Difference Between Whole Recognition and Equal Partition

Whole Recognition:

This method offers the best speech recognition results but consumes the most computer resources. If the video is large and you're using the large-v3 model, it might lead to crashes.

During recognition, the entire audio file is passed to the model, which internally uses VAD (Voice Activity Detection) to segment and punctuate the speech. The default silence split is 200ms, and the maximum sentence length is 3 seconds. You can configure these settings in Menu -- Tools/Options -- Advanced Options -- VAD area.

Equal Partition:

As the name suggests, this method cuts the audio file into segments of equal length and then passes them to the model. Also, the OpenAI model will force using equal partition. That means no matter you choose "Whole Recognition" or "Pre-Segmentation", "Equal Partition" will be enforced when you are using OpenAI model.
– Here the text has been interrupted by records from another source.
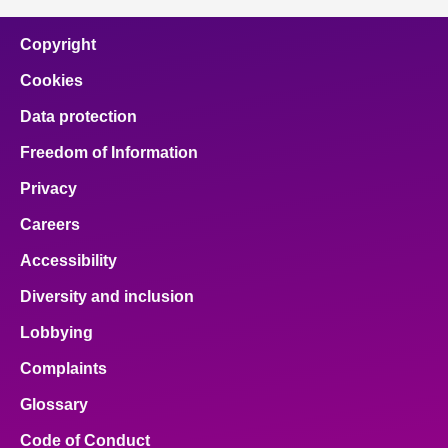
Copyright
Cookies
Data protection
Freedom of Information
Privacy
Careers
Accessibility
Diversity and inclusion
Lobbying
Complaints
Glossary
Code of Conduct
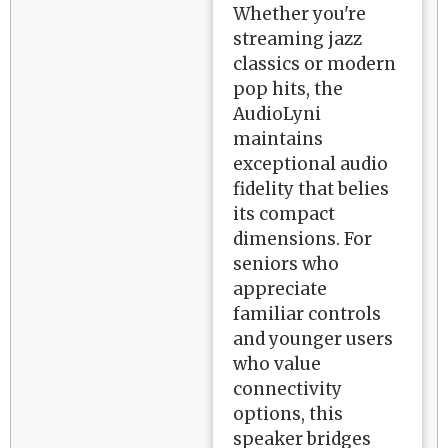
Whether you're
streaming jazz
classics or modern
pop hits, the
AudioLyni
maintains
exceptional audio
fidelity that belies
its compact
dimensions. For
seniors who
appreciate
familiar controls
and younger users
who value
connectivity
options, this
speaker bridges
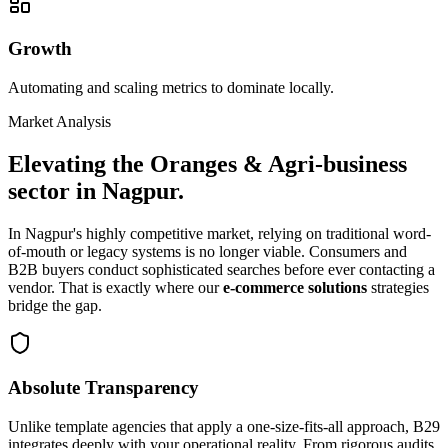
Growth
Automating and scaling metrics to dominate locally.
Market Analysis
Elevating the
Oranges & Agri-business
sector in
Nagpur
.
In
Nagpur
's highly competitive market, relying on traditional word-
of-mouth or legacy systems is no longer viable. Consumers and
B2B buyers conduct sophisticated searches before ever contacting a
vendor. That is exactly where our
e-commerce solutions
strategies
bridge the gap.
Absolute Transparency
Unlike template agencies that apply a one-size-fits-all approach, B29
integrates deeply with your operational reality. From rigorous audits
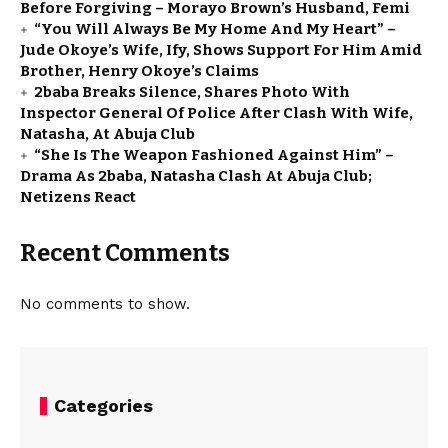
Before Forgiving – Morayo Brown’s Husband, Femi
“You Will Always Be My Home And My Heart” –
Jude Okoye’s Wife, Ify, Shows Support For Him Amid
Brother, Henry Okoye’s Claims
2baba Breaks Silence, Shares Photo With
Inspector General Of Police After Clash With Wife,
Natasha, At Abuja Club
“She Is The Weapon Fashioned Against Him” –
Drama As 2baba, Natasha Clash At Abuja Club;
Netizens React
Recent Comments
No comments to show.
Categories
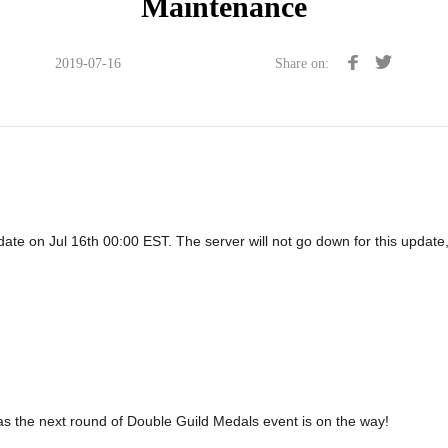
Maintenance
2019-07-16
Share on:
te on Jul 16th 00:00 EST. The server will not go down for this update, 
s the next round of Double Guild Medals event is on the way!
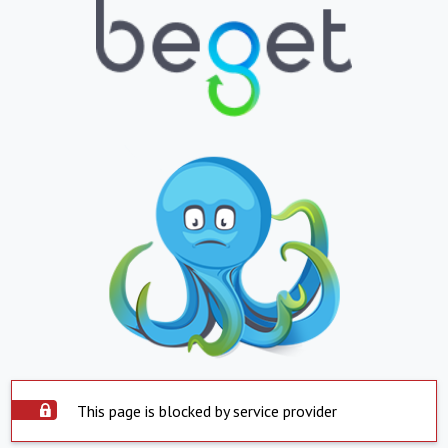
This page is blocked by service provider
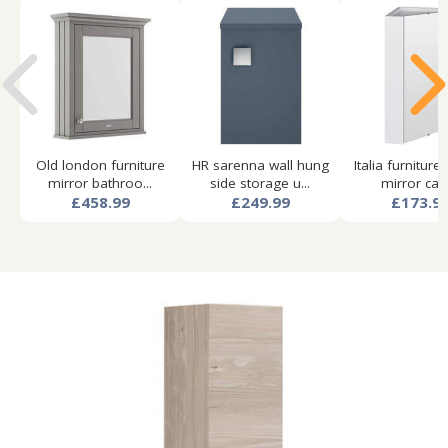
Old london furniture
HR sarenna wall hung
Italia furniture
mirror bathroo...
side storage u...
mirror cabi.
£458.99
£249.99
£173.9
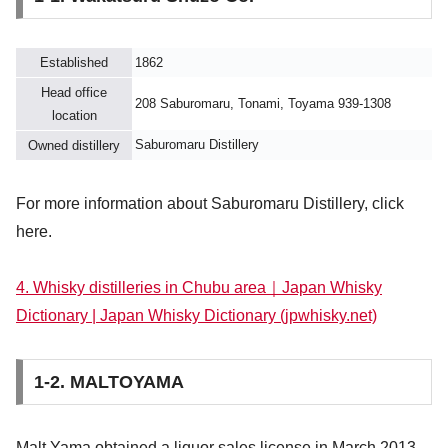
Established
1862
Head office
208 Saburomaru, Tonami, Toyama 939-1308
location
Saburomaru Distillery
Owned distillery
For more information about Saburomaru Distillery, click
here.
4. Whisky distilleries in Chubu area｜Japan Whisky
Dictionary | Japan Whisky Dictionary (jpwhisky.net)
1-2. MALTOYAMA
Malt Yama obtained a liquor sales license in March 2013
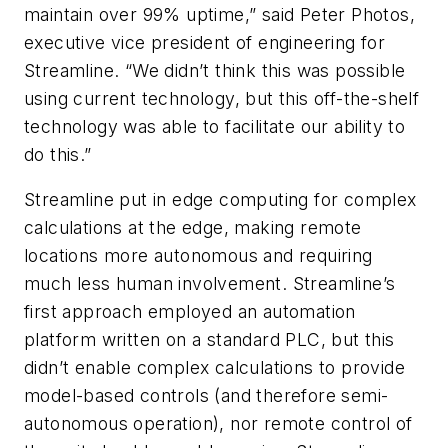
maintain over 99% uptime,” said Peter Photos,
executive vice president of engineering for
Streamline. “We didn’t think this was possible
using current technology, but this off-the-shelf
technology was able to facilitate our ability to
do this.”
Streamline put in edge computing for complex
calculations at the edge, making remote
locations more autonomous and requiring
much less human involvement. Streamline’s
first approach employed an automation
platform written on a standard PLC, but this
didn’t enable complex calculations to provide
model-based controls (and therefore semi-
autonomous operation), nor remote control of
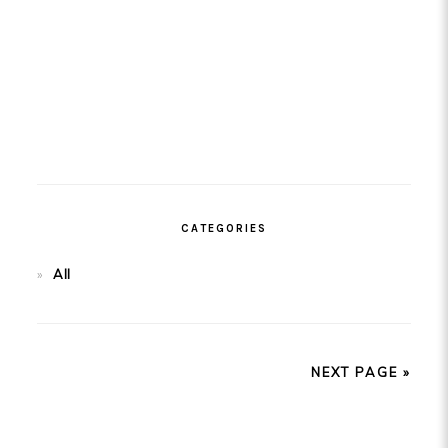
CATEGORIES
All
NEXT PAGE »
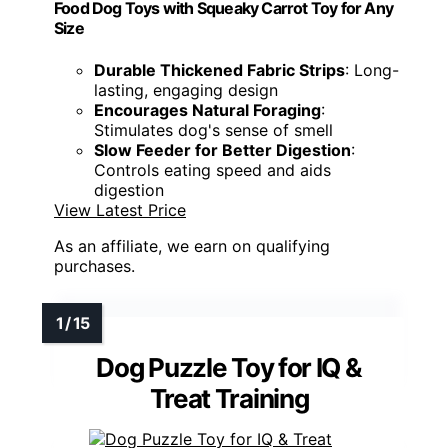
Food Dog Toys with Squeaky Carrot Toy for Any
Size
Durable Thickened Fabric Strips
: Long-
lasting, engaging design
Encourages Natural Foraging
:
Stimulates dog's sense of smell
Slow Feeder for Better Digestion
:
Controls eating speed and aids
digestion
View Latest Price
As an affiliate, we earn on qualifying
purchases.
Dog Puzzle Toy for IQ &
Treat Training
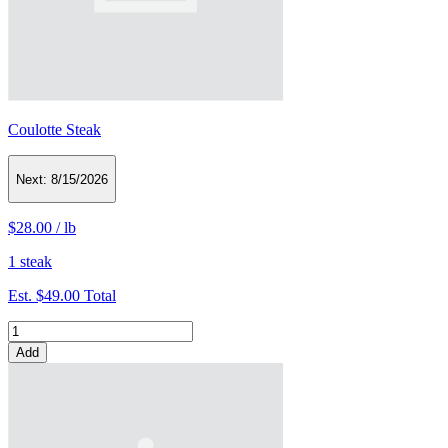
Coulotte Steak
Next:
8/15/2026
$28.00
/
lb
1 steak
Est.
$49.00
Total
Add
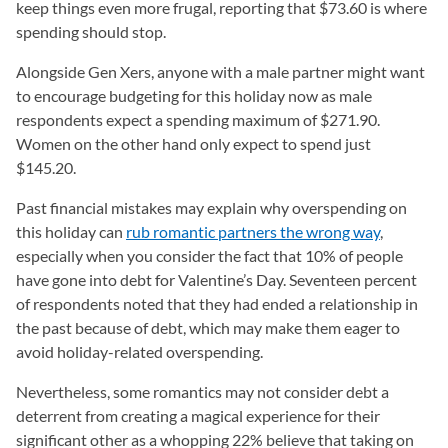
keep things even more frugal, reporting that $73.60 is where
spending should stop.
Alongside Gen Xers, anyone with a male partner might want
to encourage budgeting for this holiday now as male
respondents expect a spending maximum of $271.90.
Women on the other hand only expect to spend just
$145.20.
Past financial mistakes may explain why overspending on
this holiday can
rub romantic partners the wrong way
,
especially when you consider the fact that 10% of people
have gone into debt for Valentine’s Day. Seventeen percent
of respondents noted that they had ended a relationship in
the past because of debt, which may make them eager to
avoid holiday-related overspending.
Nevertheless, some romantics may not consider debt a
deterrent from creating a magical experience for their
significant other as a whopping 22% believe that taking on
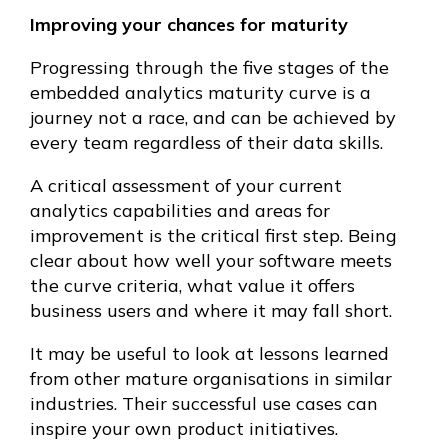
Improving your chances for maturity
Progressing through the five stages of the
embedded analytics maturity curve is a
journey not a race, and can be achieved by
every team regardless of their data skills.
A critical assessment of your current
analytics capabilities and areas for
improvement is the critical first step. Being
clear about how well your software meets
the curve criteria, what value it offers
business users and where it may fall short.
It may be useful to look at lessons learned
from other mature organisations in similar
industries. Their successful use cases can
inspire your own product initiatives.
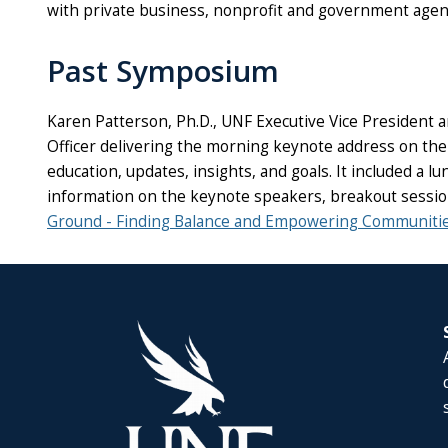
with private business, nonprofit and government age
Past Symposium
Karen Patterson, Ph.D., UNF Executive Vice President a
Officer delivering the morning keynote address on the
education, updates, insights, and goals. It included 
information on the keynote speakers, breakout session
Ground - Finding Balance and Empowering Communiti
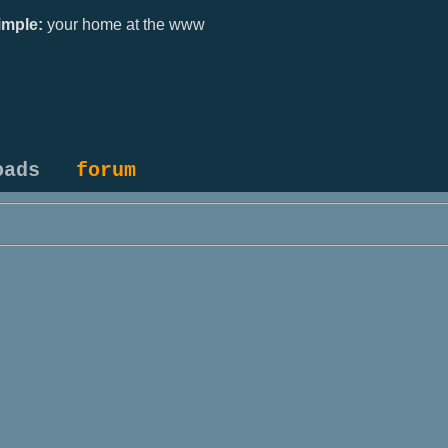
mple:
your home at the www
oads
forum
Each segment in equal partition is 10 seconds long, and the silence split statement interval is 500ms. You can configure these settings in Menu -- Tools/Options -- Advanced Options -- VAD area.

Note: Although you set the segment length to 10 seconds, each subtitle will generally be around 10 seconds, but not every voice-over will be exactly 10 seconds long due to the duration of the pronunciation and the removal of silence at the end of the voice-over.